| Dataset |
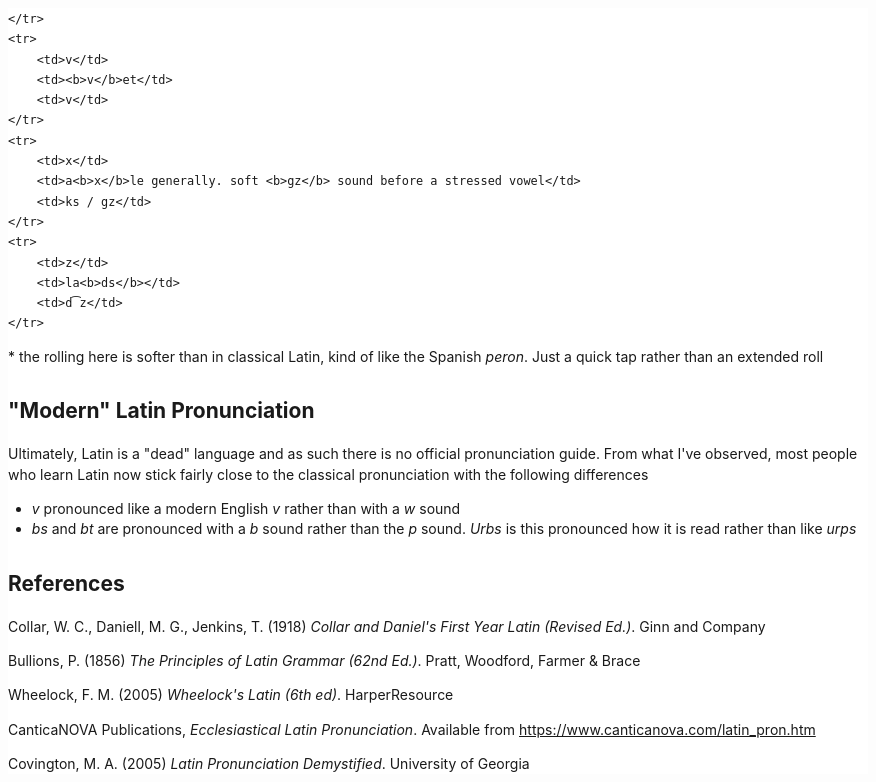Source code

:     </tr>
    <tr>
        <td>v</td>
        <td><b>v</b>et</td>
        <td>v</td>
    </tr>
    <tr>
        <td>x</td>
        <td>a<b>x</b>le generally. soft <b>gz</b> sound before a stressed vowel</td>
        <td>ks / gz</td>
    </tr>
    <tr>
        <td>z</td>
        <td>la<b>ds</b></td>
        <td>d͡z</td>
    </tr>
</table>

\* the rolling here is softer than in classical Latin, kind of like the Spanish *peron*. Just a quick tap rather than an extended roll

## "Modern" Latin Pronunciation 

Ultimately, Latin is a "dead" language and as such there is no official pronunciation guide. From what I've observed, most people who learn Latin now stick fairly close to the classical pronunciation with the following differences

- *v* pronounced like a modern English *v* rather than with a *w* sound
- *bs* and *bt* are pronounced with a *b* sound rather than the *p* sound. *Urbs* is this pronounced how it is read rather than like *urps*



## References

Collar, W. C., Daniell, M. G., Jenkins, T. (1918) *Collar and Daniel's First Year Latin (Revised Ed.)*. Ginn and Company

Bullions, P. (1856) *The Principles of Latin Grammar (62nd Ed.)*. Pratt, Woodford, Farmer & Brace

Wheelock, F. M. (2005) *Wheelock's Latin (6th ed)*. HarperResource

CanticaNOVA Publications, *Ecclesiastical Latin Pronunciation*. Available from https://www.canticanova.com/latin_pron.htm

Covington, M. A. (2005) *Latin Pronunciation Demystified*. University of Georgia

| The task |
Render the part of the records that opens with the line containing "CanticaNOVA Publications, *Ecclesiastical" and runs through the final line as a JSON list of strings, one string per line, leaving out blank lines.

| Exercise answer |
[
  "CanticaNOVA Publications, *Ecclesiastical Latin Pronunciation*. Available from https://www.canticanova.com/latin_pron.htm",
  "Covington, M. A. (2005) *Latin Pronunciation Demystified*. University of Georgia"
]